*Task item*: Copy the VLSI testing patent excerpt word for word from "Reexamination Certificate" to "of this invention.".
━━━━━ Document extract
Reexamination Certificate

active

06658616

ABSTRACT:

FIELD OF THE INVENTION
This invention is generally related to VLSI testing and, more particularly, to a method of minimizing test pattern counts by reversing the order of test simulation against a full fault list during weighted random pattern test generation.
DEFINITIONS
The following definitions are being provided to facilitate the understanding of the various terms being used throughout the description of this invention.
Deterministic Test—Electronic chip test data algorithmically derived by determining the necessary chip input stimulus and corresponding expected responses which will detect faults within the chip.
Fault—A representation of a circuit failure which drives an Automatic Test Pattern Generation (ATPG) algorithm to derive a set of circuit inputs which allow for observation of a circuit failure.
━━━━━━━━━━
━━━━━ Material provided
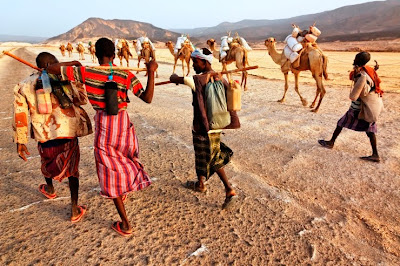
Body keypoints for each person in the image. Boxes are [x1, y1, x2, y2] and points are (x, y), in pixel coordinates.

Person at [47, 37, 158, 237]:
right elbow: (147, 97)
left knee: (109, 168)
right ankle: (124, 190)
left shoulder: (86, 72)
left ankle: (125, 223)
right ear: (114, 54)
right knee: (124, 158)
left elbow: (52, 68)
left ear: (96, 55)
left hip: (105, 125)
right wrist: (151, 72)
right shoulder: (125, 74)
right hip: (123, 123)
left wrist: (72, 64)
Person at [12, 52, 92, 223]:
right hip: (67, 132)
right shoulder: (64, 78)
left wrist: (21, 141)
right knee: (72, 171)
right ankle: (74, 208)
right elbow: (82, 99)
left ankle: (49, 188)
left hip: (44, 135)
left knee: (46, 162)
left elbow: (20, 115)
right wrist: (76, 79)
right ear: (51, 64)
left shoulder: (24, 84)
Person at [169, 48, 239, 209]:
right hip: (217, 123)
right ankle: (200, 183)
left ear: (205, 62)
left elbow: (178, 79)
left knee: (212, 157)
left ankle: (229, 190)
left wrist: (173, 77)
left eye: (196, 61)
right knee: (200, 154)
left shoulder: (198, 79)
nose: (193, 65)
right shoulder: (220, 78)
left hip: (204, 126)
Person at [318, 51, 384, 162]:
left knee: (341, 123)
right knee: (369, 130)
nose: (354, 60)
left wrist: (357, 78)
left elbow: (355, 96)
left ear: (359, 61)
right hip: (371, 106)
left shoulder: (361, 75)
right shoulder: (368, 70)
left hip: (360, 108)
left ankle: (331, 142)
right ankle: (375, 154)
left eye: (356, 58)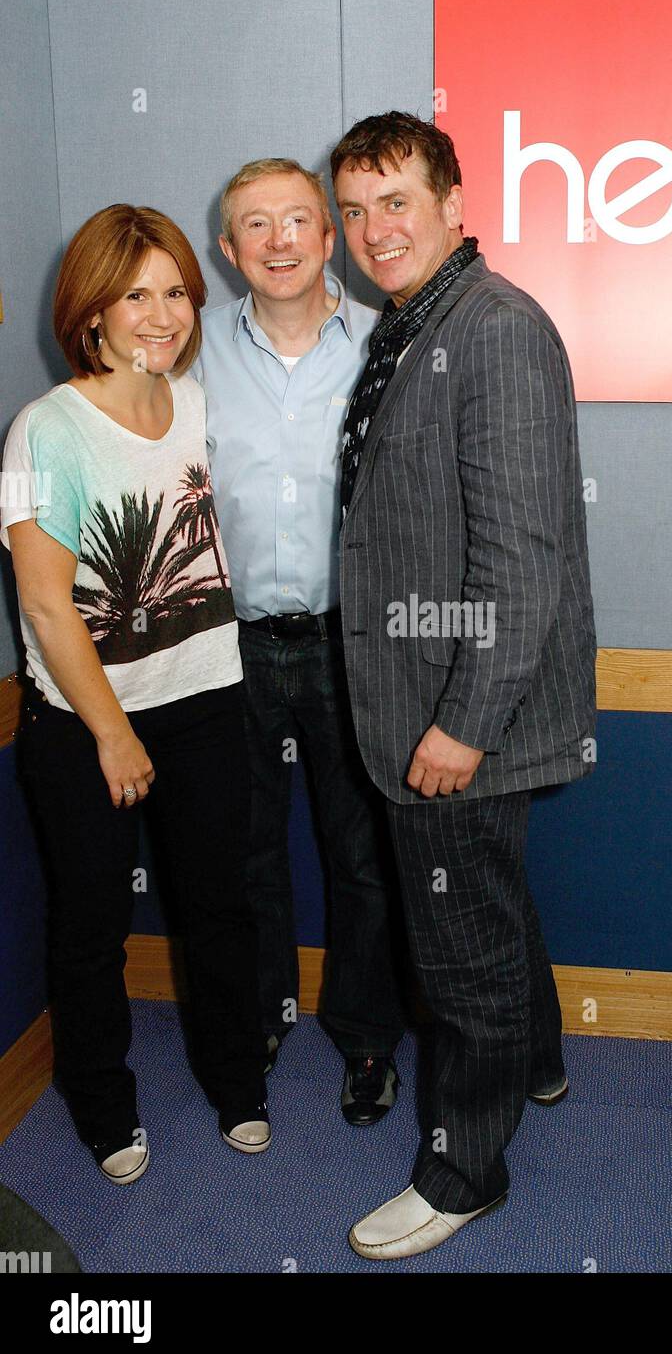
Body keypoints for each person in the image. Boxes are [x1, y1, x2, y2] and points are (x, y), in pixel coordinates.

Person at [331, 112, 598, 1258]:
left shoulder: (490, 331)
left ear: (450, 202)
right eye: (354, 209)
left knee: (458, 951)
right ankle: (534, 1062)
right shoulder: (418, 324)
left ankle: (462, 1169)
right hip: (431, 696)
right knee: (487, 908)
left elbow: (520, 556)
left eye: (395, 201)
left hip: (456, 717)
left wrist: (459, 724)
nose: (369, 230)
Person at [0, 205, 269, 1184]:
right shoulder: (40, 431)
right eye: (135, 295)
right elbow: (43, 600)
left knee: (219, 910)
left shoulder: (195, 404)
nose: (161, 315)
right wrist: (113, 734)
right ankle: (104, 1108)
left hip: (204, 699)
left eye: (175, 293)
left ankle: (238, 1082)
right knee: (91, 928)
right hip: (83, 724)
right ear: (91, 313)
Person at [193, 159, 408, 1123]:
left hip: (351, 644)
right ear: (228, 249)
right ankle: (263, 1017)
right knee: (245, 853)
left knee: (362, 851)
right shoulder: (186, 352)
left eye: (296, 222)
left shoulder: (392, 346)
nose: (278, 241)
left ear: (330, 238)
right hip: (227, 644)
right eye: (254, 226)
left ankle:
━━━━━━━━━━
*Written answer*:
Reexamination Certificate

active

06658616

ABSTRACT:

FIELD OF THE INVENTION
This invention is generally related to VLSI testing and, more particularly, to a method of minimizing test pattern counts by reversing the order of test simulation against a full fault list during weighted random pattern test generation.
DEFINITIONS
The following definitions are being provided to facilitate the understanding of the various terms being used throughout the description of this invention.